Was nimmt ein Ungläubiger oder Unkundiger wahr, wenn er in unsere Gottesdienste kommt? Paulus legt diese Frage der Gemeinde in Korinth vor und sie ist aktuell bis heute. An jedem Sonntag erleben Ungläubige und Unkundige christliche Gottesdienste.
Was erleben sie dort, was erfahren sie, was nehmen sie wahr?
Zungenrede in der Regel nicht. Da unterscheidet sich unsere Situation von der in der korinthischen Gemeinde. Aber verstehen Fremden, was in einem Gottesdienst laut werden und zur Sprache kommen soll? Erreicht sie dies? Trifft es sie im Herzen?

Hören wir auf die Stimme eines Dichters. Michael Krüger, Münchener Verleger, Schriftsteller, Dichter, schreibt ein Gedicht, in dem er eine Erfahrung mit einem Gottesdienst in Worte fasst.

Brief

Gestern abend ging ich – bitte
frag nicht: warum? – in die Kirche
im Dorf, hockte mich bibbernd
zwischen die alten Leute
in eine der engen Bänke
und bewegte die Lippen, als hätte ich
mitzureden. Es war ganz leicht.
Schon nach dem ersten Gebet – wir
beteten auch für dich – wuchs mir
die Maske des Guten übers Gesicht.
Vorne pickte der alte Pfarrer,
ohne eine Lösung zu fordern,
wie ein schwarzer Vogel lustlos
im Evangelium, schien aber nichts
zu finden, uns zu verführen.

▶ _ARBEITSAUFTRAG_
Wie wird Michael Krüger im Textauszug beschrieben? Das Material wird für die Bearbeitung nicht benötigt.

▶ _BEREITGESTELLTES MATERIAL_
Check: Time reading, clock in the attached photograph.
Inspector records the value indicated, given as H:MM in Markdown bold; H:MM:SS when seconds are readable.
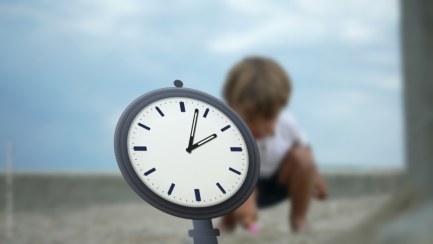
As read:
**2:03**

* * *

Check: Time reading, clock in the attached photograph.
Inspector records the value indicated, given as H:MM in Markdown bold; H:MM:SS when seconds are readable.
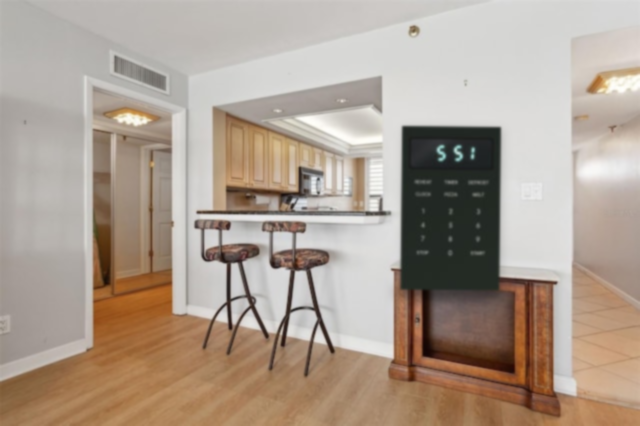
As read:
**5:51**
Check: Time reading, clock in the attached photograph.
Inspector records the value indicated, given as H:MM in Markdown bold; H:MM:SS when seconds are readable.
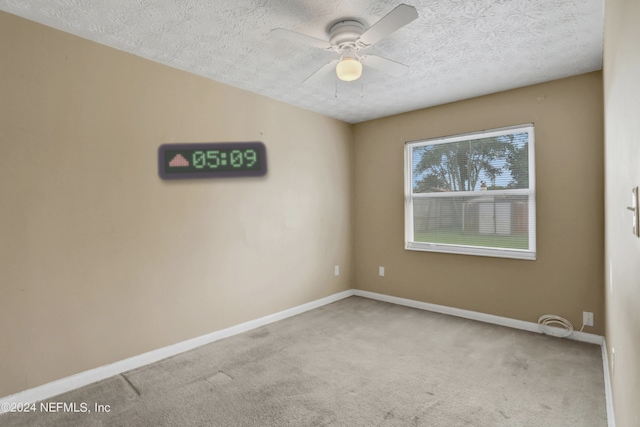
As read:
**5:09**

* * *

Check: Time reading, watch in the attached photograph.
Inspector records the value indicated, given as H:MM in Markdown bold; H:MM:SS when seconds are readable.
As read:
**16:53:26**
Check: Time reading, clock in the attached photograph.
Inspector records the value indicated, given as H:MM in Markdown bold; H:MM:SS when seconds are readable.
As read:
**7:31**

▶ _LÖSUNG_
Als Münchener Verleger, Schriftsteller und Dichter.